Figure 3 is an axonometric view of one of the resilient bodies of the mold resilient element according to the present invention.

DESCRIPTION OF THE PREFERRED EMBODIMENTS In the following disclosure reference will be made to some preferred embodiments of the present invention, which are illustrated as a mere example of several possible variations of the invention.

Figure 1 is an exploded side view illustrating the mold resilient element, having a long useful life, according to the present invention, which has been generally indicated by the reference number 1.

The resilient element 1 comprises a wire spring 2, the end portions of which are coupled respectively to a first and second resilient bodies, respectively indicated by the reference numbers 3 and 4, each of which engages with one of said end portions of the wire spring 2.

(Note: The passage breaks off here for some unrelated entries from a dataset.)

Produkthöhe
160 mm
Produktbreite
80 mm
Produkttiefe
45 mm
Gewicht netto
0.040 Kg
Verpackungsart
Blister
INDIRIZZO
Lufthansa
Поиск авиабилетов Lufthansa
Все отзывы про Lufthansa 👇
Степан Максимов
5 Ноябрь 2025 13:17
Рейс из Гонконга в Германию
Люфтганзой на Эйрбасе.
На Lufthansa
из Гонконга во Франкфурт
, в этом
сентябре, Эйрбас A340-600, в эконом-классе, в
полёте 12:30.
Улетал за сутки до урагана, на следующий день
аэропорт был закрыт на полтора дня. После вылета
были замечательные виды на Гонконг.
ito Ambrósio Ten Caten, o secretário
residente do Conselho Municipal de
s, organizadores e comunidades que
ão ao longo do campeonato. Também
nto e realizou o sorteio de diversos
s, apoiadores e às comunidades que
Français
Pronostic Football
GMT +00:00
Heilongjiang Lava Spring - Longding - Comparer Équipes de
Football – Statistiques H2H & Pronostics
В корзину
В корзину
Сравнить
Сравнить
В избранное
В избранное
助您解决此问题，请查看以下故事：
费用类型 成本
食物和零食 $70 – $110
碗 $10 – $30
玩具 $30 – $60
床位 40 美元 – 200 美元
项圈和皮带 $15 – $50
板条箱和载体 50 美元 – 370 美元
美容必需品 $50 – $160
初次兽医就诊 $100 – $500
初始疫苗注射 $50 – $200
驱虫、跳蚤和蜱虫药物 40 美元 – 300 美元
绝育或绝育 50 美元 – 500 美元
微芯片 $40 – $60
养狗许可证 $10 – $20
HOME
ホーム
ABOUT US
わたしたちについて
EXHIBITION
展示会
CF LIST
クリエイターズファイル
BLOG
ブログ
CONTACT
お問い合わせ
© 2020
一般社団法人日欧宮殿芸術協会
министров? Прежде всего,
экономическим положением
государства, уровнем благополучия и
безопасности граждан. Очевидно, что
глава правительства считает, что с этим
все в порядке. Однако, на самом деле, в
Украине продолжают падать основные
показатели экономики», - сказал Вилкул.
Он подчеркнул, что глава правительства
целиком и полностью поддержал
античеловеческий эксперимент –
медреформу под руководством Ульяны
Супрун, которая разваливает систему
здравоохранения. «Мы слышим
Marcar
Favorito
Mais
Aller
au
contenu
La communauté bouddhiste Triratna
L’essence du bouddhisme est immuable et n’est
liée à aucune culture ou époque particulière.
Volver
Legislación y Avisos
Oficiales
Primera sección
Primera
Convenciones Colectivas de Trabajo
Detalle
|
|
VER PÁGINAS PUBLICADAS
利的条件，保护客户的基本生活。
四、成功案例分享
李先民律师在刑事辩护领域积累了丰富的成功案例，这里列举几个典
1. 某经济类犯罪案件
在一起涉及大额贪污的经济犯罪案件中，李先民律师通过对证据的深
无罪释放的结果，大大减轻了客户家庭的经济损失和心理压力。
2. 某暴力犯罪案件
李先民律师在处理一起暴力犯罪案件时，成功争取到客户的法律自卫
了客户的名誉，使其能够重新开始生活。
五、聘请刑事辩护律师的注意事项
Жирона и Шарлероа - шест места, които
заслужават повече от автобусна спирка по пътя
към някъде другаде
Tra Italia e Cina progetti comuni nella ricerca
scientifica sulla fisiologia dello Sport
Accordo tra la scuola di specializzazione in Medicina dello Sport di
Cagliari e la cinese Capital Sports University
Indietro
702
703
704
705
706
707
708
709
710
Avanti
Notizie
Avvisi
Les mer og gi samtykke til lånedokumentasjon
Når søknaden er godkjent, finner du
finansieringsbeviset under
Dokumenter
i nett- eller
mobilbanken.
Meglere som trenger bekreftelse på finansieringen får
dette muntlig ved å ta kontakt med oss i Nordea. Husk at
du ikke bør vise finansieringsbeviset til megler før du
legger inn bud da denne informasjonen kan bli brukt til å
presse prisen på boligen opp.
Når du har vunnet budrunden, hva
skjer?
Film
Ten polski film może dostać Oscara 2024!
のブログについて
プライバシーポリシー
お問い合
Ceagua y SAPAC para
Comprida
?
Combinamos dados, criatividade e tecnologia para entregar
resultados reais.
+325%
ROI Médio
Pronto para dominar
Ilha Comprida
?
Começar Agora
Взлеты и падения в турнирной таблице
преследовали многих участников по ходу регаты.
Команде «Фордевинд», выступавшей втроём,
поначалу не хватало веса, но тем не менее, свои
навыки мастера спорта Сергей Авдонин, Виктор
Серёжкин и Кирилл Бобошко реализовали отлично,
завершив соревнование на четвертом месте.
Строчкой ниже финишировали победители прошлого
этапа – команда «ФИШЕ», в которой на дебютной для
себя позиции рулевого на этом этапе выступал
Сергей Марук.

In particular, the wire spring 2 is formed by a wire element having a substantially trapezoidal cross-section.

Each of said resilient bodies 3 and 4 is provided with a first and second cylindric portions, respectively indicated by the reference numbers 5 and 6.

The first cylindric portion 5 is engaged inside a portion of the spring wire 2, at one of said end portions of said wire spring 2; likewise, the second cylindric portion 6 is engaged inside a further portion of the spring wire 2, at the opposite end portion of said wire spring 2.

Moreover, each said resilient body 3 and 4 is provided with a coil or helical profile or contour 7 and is formed by suitably contouring or shaping the resilient bodies.

The coil contour 7, in particular, defines a seat for engaging therein the last turn 8 of the wire spring 2.

In order to better understand the operation of the invention, it should be pointed out that the first and second resilient bodies 3 and 4 are both made of a material different from that forming the wire spring 2.

More specifically, the first and second resilient bodies 3 and 4 are made of a synthetic rubber material.

The first and second resilient bodies 3 and 4 are applied to the respective end portions of the wire spring 2, by engaging said bodies in said respective cylindric portions 5 and 6, thereby providing a pair of plug-like elements; this configuration of the resilient element 1 according to the present invention will allow to suitably combine the properties of the wire springs with those of the synthetic rubber springs.

The specifically designed configuration of the synthetic rubber resilient bodies 3 and 4, having a helical or coil profile 7, would allow to engage the last turn 8 of the wire spring 2 without requiring any grinding operations on the end portions of said spring.

The provision of the resilient bodies 3 and 4 will allow the end turns of the wire spring 2 to slightly rotate, thereby discharging the most part of

the dangerous stress concentrating thereat.

This effect is obtained owing to the capability of the resilient bodies 3 and 4 to deform under twisting.

The resilient bodies 3 and 4, moreover, will absorb the vibrations along the body of the spring.

Said resilient bodies, finally, would also allow to open the last turn 8 of the wire spring 2, the closure of which would cause great deformations of the wire cross section, as well as frequent cuts of the second-last turn by the cutting tool.

A preferred embodiment of the present invention provides that the wire spring 2 is encompassed by a protective sheath.

This protective sheath is made by coating by a plasticizing method, the wire of the spring 2 by using a highly resilient filamentary construction synthetic material.

The provision of said protective sheath will prevent fragments of the wire spring 2, in a case of a failure, from being ejected into portions of the mold in which said spring is assembled, to cause a failure of the mold.

From the above disclosure it should be apparent that the invention fully achieves the intended aim.

Of course, the disclosed mold resilient element is susceptible to several variations and modifications coming within the scope of the invention as claimed.